My then 10-year-old daughter arrived home from school that day, saw my red eyes and asked what was wrong. I explained what had happened to Shepard.
“They left him all alone?” she asked, seeming to have skipped right over the fact that Aaron McKinney and Russell Henderson had beat Shepard so severely.
“Yes,” I said.
Her next words have stayed with me, and return every October when I remember Shepard’s parents and their indescribable loss. She asked: “Didn’t they know he would want his Mommy?”
An innocent question from someone who couldn’t imagine what it was like to be 21, what it would be like to be living where you wouldn’t be seeing your mom every day.
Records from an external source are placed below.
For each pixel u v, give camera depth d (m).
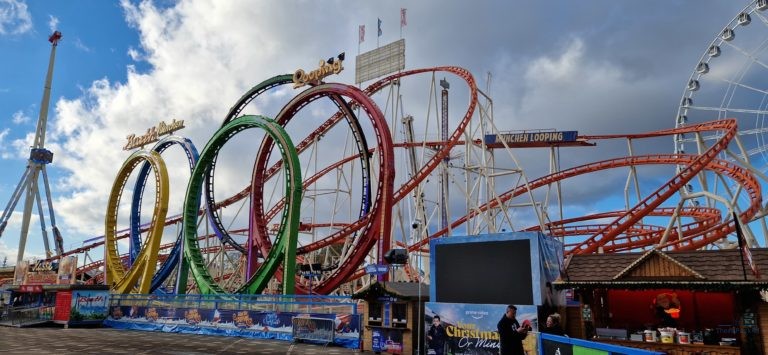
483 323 19.94
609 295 21.41
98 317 41.78
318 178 67.12
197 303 36.75
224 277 76.44
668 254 18.28
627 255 19.25
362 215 50.38
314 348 26.28
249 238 51.91
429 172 51.81
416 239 64.44
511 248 20.23
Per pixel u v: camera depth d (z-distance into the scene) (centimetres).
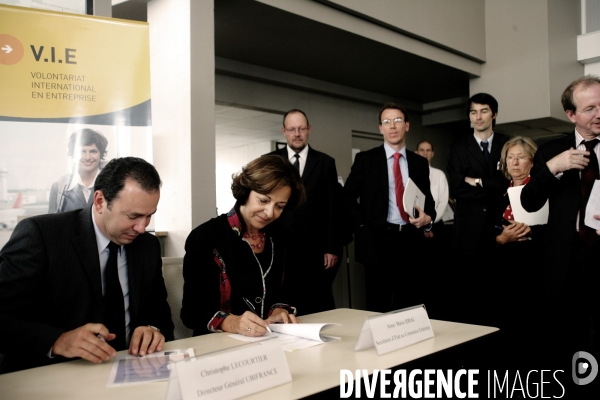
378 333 133
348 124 611
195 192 294
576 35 575
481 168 339
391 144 337
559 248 231
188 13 296
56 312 151
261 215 175
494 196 325
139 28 266
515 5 535
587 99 221
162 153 309
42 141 243
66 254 152
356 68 518
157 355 138
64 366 128
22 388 111
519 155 308
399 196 329
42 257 149
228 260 180
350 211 340
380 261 325
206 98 302
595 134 227
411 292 329
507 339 162
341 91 582
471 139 348
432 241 381
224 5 356
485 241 327
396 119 331
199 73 298
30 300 147
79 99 252
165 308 173
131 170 147
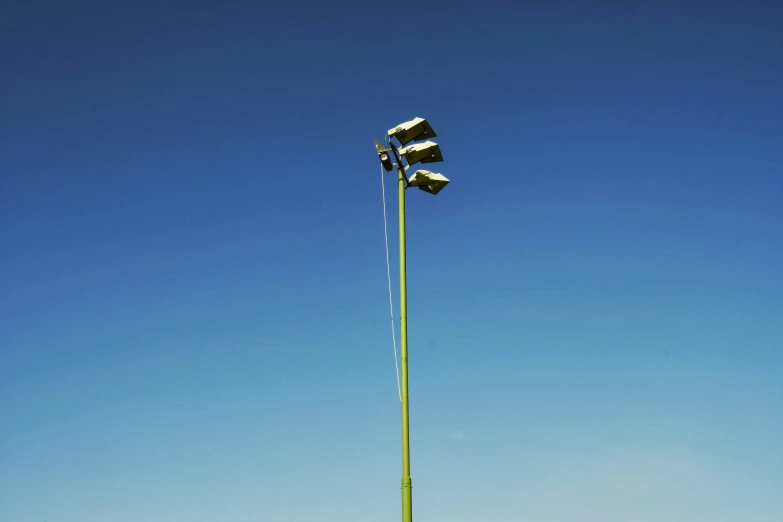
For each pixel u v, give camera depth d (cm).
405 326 1841
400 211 1956
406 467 1695
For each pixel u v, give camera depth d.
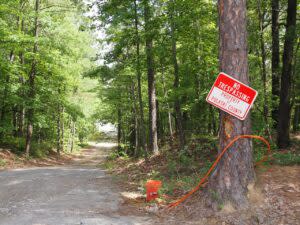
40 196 8.08
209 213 5.60
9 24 19.81
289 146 10.95
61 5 21.34
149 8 12.93
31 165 19.44
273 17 13.45
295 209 5.14
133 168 14.06
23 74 20.38
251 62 12.66
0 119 21.48
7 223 5.55
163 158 13.88
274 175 6.34
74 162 29.31
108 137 31.03
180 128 13.44
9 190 8.95
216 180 5.84
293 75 12.34
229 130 5.79
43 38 18.69
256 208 5.37
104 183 10.52
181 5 11.88
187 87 14.27
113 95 22.50
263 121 11.47
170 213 6.09
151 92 16.94
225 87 5.78
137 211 6.49
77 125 42.84
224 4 5.90
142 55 13.66
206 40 14.88
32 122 22.20
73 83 25.86
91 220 5.74
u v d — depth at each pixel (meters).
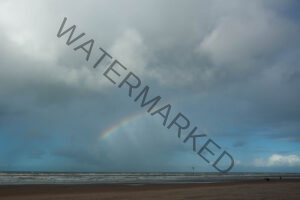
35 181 68.56
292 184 60.09
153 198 31.02
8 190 40.69
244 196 33.09
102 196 33.31
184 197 32.03
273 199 30.17
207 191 40.47
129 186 52.03
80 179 84.25
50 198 31.39
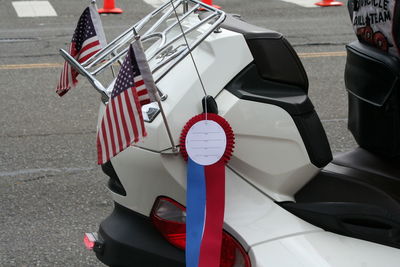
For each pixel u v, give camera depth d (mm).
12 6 22094
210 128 4074
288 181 4305
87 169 9172
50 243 7176
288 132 4238
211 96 4152
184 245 4348
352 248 4219
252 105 4195
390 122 4688
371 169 4855
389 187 4645
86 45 4672
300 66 4352
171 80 4277
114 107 3834
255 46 4254
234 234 4172
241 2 22734
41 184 8672
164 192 4285
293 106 4219
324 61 14953
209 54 4242
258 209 4234
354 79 4898
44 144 10141
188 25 4809
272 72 4273
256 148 4242
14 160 9516
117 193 4590
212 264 4023
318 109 11609
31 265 6746
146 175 4293
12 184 8680
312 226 4270
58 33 18219
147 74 3748
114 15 20656
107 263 4621
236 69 4227
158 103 3908
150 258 4438
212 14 4410
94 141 10266
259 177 4289
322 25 18953
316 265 4082
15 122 11180
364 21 4672
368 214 4281
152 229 4465
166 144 4141
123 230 4539
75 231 7438
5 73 14289
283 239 4160
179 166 4191
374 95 4695
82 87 12977
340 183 4492
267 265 4066
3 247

But she could imagine was that any child in pain would want help. And in her 10-year-old world, help meant Mommy.
What Shepard wanted was the last thing McKinney and Henderson cared about. At least that’s how it appeared to me. My knowledge of their mind set was limited, but tonight, everyone in Tucson has the chance to find out what Shepard’s murderers were thinking by going to the free presentation of The Laramie Project – Ten Years Later; An Epilogue.
The staged reading is the final chapter of the original The Laramie Project. Right after Shepard’s murder, a theater company descended upon the town to conduct interviews with the townspeople. The play that came out of those interviews a year after Shepard’s death was The Laramie Project, which has become one of the most performed plays in the past decade. Lacking in that play, however, were the voices of Shepard’s parents or killers, which the epilogue adds.
The Laramie Project: 10 Years Later, will be performed in UA’s Centennial Hall as it is simultaneously performed in more than 100 other theaters in all fifty states, Canada, Great Britain, Spain, Hong Kong and Australia (see the links above for all the details of how the project is managing all this). It revisits what has happened in Laramie since the original play and how Shepard’s death still affects the community. There will be an interactive web cast connecting the various sites during the performance, which starts at Centennial Hall at 7 p.m. It is free and open to the public, but Centennial Hall only seats about 1,000 people, so folks interested in attending might want to get there early.
Anyone who cares about a civilized society should go. Anyone who wonders how hate thrives in ignorance should go. And anyone who has ever thought that a person’s differences deserve a violent response, or wondered how anyone can forgive such violence, should go.